### Instruction
Please answer from the excerpt on augmenting binary trees: which function does it say is where augmentations live?

### Excerpt provided
Content starts

The Augmentation Framework

Every binary tree can be augmented with additional information stored at each node. The rule is clean: augment a node with any subtree property — something computable from the node's item and its two children's augmentations in $O(1)$ time.

If you can compute the property in $O(1)$ from children, you can maintain it during any rotation or leaf modification without changing the $O(\log n)$ operation cost. The subtree_update function is where augmentations live.

Size_Node · augmented with subtree size for Sequence AVL
class Size_Node(Binary_Node):
    """AVL node augmented with subtree size — enables O(log n) get_at(i)."""

    def subtree_update(self):       # O(1) — called after every structural change
        super().subtree_update()    # recompute height first
        self.size = 1
        if self.left:  self.size += self.left.size
        if self.right: self.size += self.right.size

    def subtree_at(self, i):        # O(log n) — find i-th node in traversal order
        assert 0 <= i
        L = self.left.size if self.left else 0
        if i < L:
            return self.left.subtree_at(i)
        elif i > L:
            return self.right.subtree_at(i - L - 1)
        else:
            return self                         # i == L → this is the i-th node


# With Size_Node, a Sequence AVL supports all operations in O(log n):
# get_at(i)     → subtree_at(i).item
# insert_at(i)  → subtree_at(i-1).insert_after(new_node)
# delete_at(i)  → subtree_at(i).subtree_delete()
// AVL node augmented with subtree size
// Enables O(log n) get_at(i) for Sequence interface
template<typename T>
struct Size_AVL_Node : AVL_Node<T> {
    using Base = AVL_Node<T>;
    int size = 1;

    Size_AVL_Node(T x) : Base(x) {}

    void update() override {            // O(1)
        Base::update();                 // recompute height first
        size = 1;
        auto* L = static_cast<Size_AVL_Node*>(this->left);
        auto* R = static_cast<Size_AVL_Node*>(this->right);
        if (L) size += L->size;
        if (R) size += R->size;
    }

    // Find i-th node in traversal order — O(log n)
    Size_AVL_Node* subtree_at(int i) {
        int L = this->left ? static_cast<Size_AVL_Node*>(this->left)->size : 0;
        if      (i < L) return static_cast<Size_AVL_Node*>(this->left)->subtree_at(i);
        else if (i > L) return static_cast<Size_AVL_Node*>(this->right)->subtree_at(i - L - 1);
        else            return this;
    }
};
↗ Run C++ on Compiler Explorer (Godbolt)

Content ends

(Page images and extracted text)
Content starts

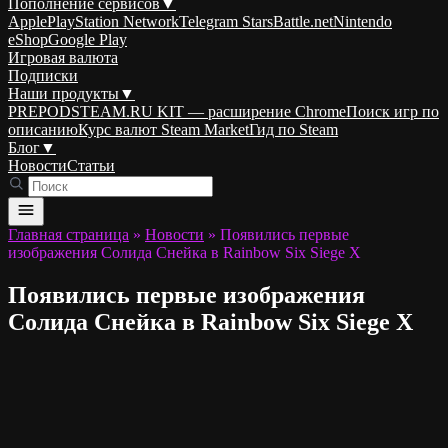
Пополнение сервисов
▼
Apple
PlayStation Network
Telegram Stars
Battle.net
Nintendo
eShop
Google Play
Игровая валюта
Подписки
Наши продукты
▼
PREPODSTEAM.RU KIT — расширение Chrome
Поиск игр по
описанию
Курс валют Steam Market
Гид по Steam
Блог
▼
Новости
Статьи
Главная страница
»
Новости
»
Появились первые
изображения Солида Снейка в Rainbow Six Siege X
Появились первые изображения
Солида Снейка в Rainbow Six Siege X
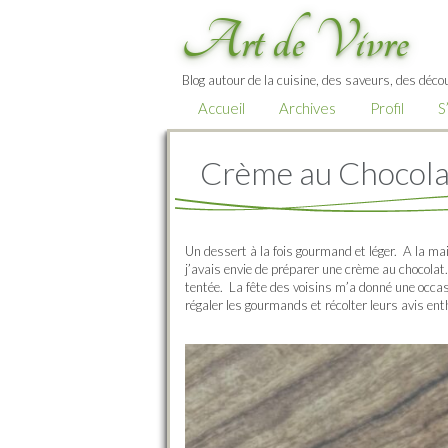
Art de Vivre
Blog autour de la cuisine, des saveurs, des décou
Accueil
Archives
Profil
S
Crème au Chocola
Un dessert à la fois gourmand et léger. A la ma
j’avais envie de préparer une crème au chocolat. 
tentée. La fête des voisins m’a donné une occas
régaler les gourmands et récolter leurs avis en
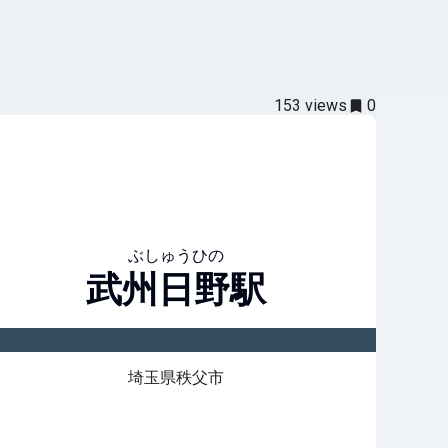
153
views
0
ぶしゅうひの
武州日野
駅
埼玉県秩父市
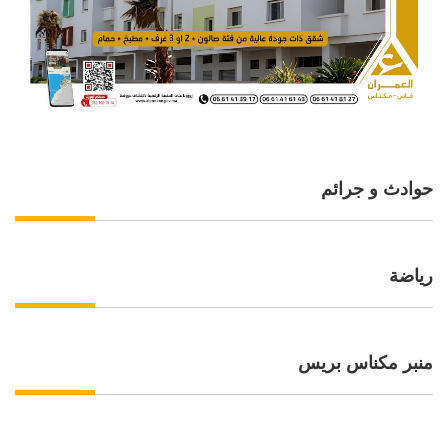
حوادث و جرائم
رياضة
منبر مكناس بريس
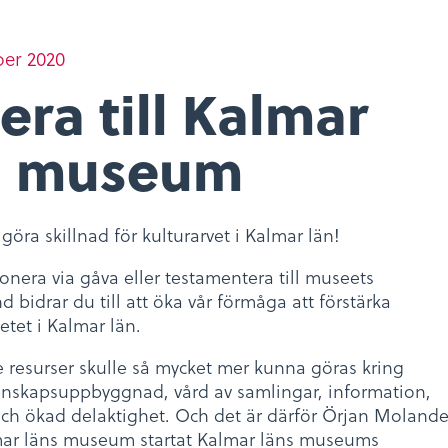
er 2020
ra till Kalmar
s museum
 göra skillnad för kulturarvet i Kalmar län!
nera via gåva eller testamentera till museets
d bidrar du till att öka vår förmåga att förstärka
etet i Kalmar län.
resurser skulle så mycket mer kunna göras kring
unskapsuppbyggnad, vård av samlingar, information,
ch ökad delaktighet. Och det är därför Örjan Molande
mar läns museum startat Kalmar läns museums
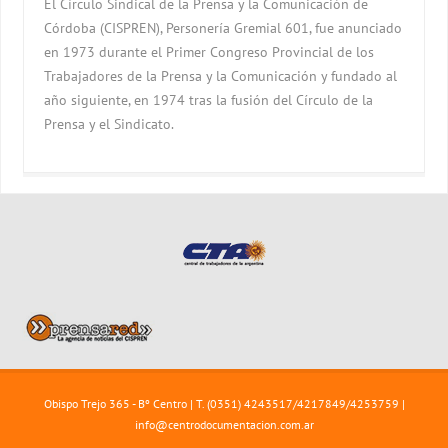
El Círculo Sindical de la Prensa y la Comunicación de
Córdoba (CISPREN), Personería Gremial 601, fue anunciado
en 1973 durante el Primer Congreso Provincial de los
Trabajadores de la Prensa y la Comunicación y fundado al
año siguiente, en 1974 tras la fusión del Círculo de la
Prensa y el Sindicato.
Obispo Trejo 365 - Bº Centro | T. (0351) 4243517/4217849/4253759 |
info@centrodocumentacion.com.ar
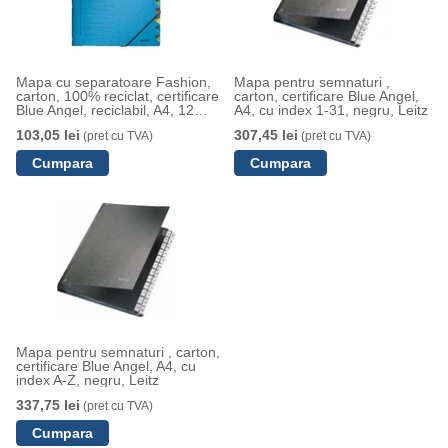
Mapa cu separatoare Fashion,
Mapa pentru semnaturi ,
carton, 100% reciclat, certificare
carton, certificare Blue Angel,
Blue Angel, reciclabil, A4, 12
A4, cu index 1-31, negru, Leitz
separatoare, albastru, Leitz
103,05 lei
307,45 lei
(pret cu TVA)
(pret cu TVA)
Mapa pentru semnaturi , carton,
certificare Blue Angel, A4, cu
index A-Z, negru, Leitz
337,75 lei
(pret cu TVA)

Content ends

### Exercise response
The subtree_update function.